WHAT YOU WILL DO:
From first line to last, write out the data precisely as shown.

(Data extracted from a collection)

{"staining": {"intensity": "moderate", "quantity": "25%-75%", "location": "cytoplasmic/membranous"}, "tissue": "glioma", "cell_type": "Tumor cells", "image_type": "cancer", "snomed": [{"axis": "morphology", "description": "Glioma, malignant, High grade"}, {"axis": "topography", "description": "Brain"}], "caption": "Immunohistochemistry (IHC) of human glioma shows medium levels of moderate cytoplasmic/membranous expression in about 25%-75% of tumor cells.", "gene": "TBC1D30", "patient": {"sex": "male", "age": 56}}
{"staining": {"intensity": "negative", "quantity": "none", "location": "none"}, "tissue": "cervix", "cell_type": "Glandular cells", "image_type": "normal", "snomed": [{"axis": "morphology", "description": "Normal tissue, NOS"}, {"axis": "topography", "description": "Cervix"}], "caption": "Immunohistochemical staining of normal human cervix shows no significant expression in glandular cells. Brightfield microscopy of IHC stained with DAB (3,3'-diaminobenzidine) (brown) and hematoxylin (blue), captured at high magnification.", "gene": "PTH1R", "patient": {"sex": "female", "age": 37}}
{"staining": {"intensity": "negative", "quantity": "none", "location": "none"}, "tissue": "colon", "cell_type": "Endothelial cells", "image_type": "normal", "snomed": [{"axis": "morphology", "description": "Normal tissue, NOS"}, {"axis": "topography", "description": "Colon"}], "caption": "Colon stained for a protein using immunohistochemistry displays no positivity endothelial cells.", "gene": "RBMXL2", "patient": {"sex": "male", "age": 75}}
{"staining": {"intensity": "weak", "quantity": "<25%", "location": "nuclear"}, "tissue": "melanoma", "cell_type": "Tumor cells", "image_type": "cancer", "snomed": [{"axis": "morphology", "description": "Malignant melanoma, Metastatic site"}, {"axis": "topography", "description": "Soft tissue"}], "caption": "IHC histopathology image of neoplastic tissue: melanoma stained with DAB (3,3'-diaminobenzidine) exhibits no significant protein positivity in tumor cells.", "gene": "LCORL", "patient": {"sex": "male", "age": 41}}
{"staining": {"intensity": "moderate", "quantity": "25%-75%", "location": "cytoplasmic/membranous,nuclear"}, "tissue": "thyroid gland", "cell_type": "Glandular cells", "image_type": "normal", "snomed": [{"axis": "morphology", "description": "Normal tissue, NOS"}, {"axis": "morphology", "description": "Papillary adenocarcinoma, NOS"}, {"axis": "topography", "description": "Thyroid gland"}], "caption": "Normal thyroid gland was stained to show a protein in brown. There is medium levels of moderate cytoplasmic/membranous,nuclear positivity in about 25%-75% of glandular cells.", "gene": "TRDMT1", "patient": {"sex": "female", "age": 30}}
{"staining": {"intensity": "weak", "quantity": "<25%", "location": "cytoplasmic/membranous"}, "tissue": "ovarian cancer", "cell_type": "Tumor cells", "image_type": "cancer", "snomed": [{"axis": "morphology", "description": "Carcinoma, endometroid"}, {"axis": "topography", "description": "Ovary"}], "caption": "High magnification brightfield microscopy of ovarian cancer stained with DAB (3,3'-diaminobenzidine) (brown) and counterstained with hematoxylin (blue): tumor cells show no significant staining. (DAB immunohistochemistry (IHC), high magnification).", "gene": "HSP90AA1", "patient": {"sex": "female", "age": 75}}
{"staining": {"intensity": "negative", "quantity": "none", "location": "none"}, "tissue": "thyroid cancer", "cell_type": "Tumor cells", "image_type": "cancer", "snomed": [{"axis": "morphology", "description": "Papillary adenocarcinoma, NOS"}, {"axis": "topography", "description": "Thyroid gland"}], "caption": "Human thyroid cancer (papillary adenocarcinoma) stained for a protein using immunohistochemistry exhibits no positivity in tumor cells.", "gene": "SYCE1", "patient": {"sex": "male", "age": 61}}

SOLUTION BELOW:
{"staining": {"intensity": "moderate", "quantity": "25%-75%", "location": "cytoplasmic/membranous"}, "tissue": "glioma", "cell_type": "Tumor cells", "image_type": "cancer", "snomed": [{"axis": "morphology", "description": "Glioma, malignant, High grade"}, {"axis": "topography", "description": "Brain"}], "caption": "Immunohistochemistry (IHC) of human glioma shows medium levels of moderate cytoplasmic/membranous expression in about 25%-75% of tumor cells.", "gene": "TBC1D30", "patient": {"sex": "male", "age": 56}}
{"staining": {"intensity": "negative", "quantity": "none", "location": "none"}, "tissue": "cervix", "cell_type": "Glandular cells", "image_type": "normal", "snomed": [{"axis": "morphology", "description": "Normal tissue, NOS"}, {"axis": "topography", "description": "Cervix"}], "caption": "Immunohistochemical staining of normal human cervix shows no significant expression in glandular cells. Brightfield microscopy of IHC stained with DAB (3,3'-diaminobenzidine) (brown) and hematoxylin (blue), captured at high magnification.", "gene": "PTH1R", "patient": {"sex": "female", "age": 37}}
{"staining": {"intensity": "negative", "quantity": "none", "location": "none"}, "tissue": "colon", "cell_type": "Endothelial cells", "image_type": "normal", "snomed": [{"axis": "morphology", "description": "Normal tissue, NOS"}, {"axis": "topography", "description": "Colon"}], "caption": "Colon stained for a protein using immunohistochemistry displays no positivity endothelial cells.", "gene": "RBMXL2", "patient": {"sex": "male", "age": 75}}
{"staining": {"intensity": "weak", "quantity": "<25%", "location": "nuclear"}, "tissue": "melanoma", "cell_type": "Tumor cells", "image_type": "cancer", "snomed": [{"axis": "morphology", "description": "Malignant melanoma, Metastatic site"}, {"axis": "topography", "description": "Soft tissue"}], "caption": "IHC histopathology image of neoplastic tissue: melanoma stained with DAB (3,3'-diaminobenzidine) exhibits no significant protein positivity in tumor cells.", "gene": "LCORL", "patient": {"sex": "male", "age": 41}}
{"staining": {"intensity": "moderate", "quantity": "25%-75%", "location": "cytoplasmic/membranous,nuclear"}, "tissue": "thyroid gland", "cell_type": "Glandular cells", "image_type": "normal", "snomed": [{"axis": "morphology", "description": "Normal tissue, NOS"}, {"axis": "morphology", "description": "Papillary adenocarcinoma, NOS"}, {"axis": "topography", "description": "Thyroid gland"}], "caption": "Normal thyroid gland was stained to show a protein in brown. There is medium levels of moderate cytoplasmic/membranous,nuclear positivity in about 25%-75% of glandular cells.", "gene": "TRDMT1", "patient": {"sex": "female", "age": 30}}
{"staining": {"intensity": "weak", "quantity": "<25%", "location": "cytoplasmic/membranous"}, "tissue": "ovarian cancer", "cell_type": "Tumor cells", "image_type": "cancer", "snomed": [{"axis": "morphology", "description": "Carcinoma, endometroid"}, {"axis": "topography", "description": "Ovary"}], "caption": "High magnification brightfield microscopy of ovarian cancer stained with DAB (3,3'-diaminobenzidine) (brown) and counterstained with hematoxylin (blue): tumor cells show no significant staining. (DAB immunohistochemistry (IHC), high magnification).", "gene": "HSP90AA1", "patient": {"sex": "female", "age": 75}}
{"staining": {"intensity": "negative", "quantity": "none", "location": "none"}, "tissue": "thyroid cancer", "cell_type": "Tumor cells", "image_type": "cancer", "snomed": [{"axis": "morphology", "description": "Papillary adenocarcinoma, NOS"}, {"axis": "topography", "description": "Thyroid gland"}], "caption": "Human thyroid cancer (papillary adenocarcinoma) stained for a protein using immunohistochemistry exhibits no positivity in tumor cells.", "gene": "SYCE1", "patient": {"sex": "male", "age": 61}}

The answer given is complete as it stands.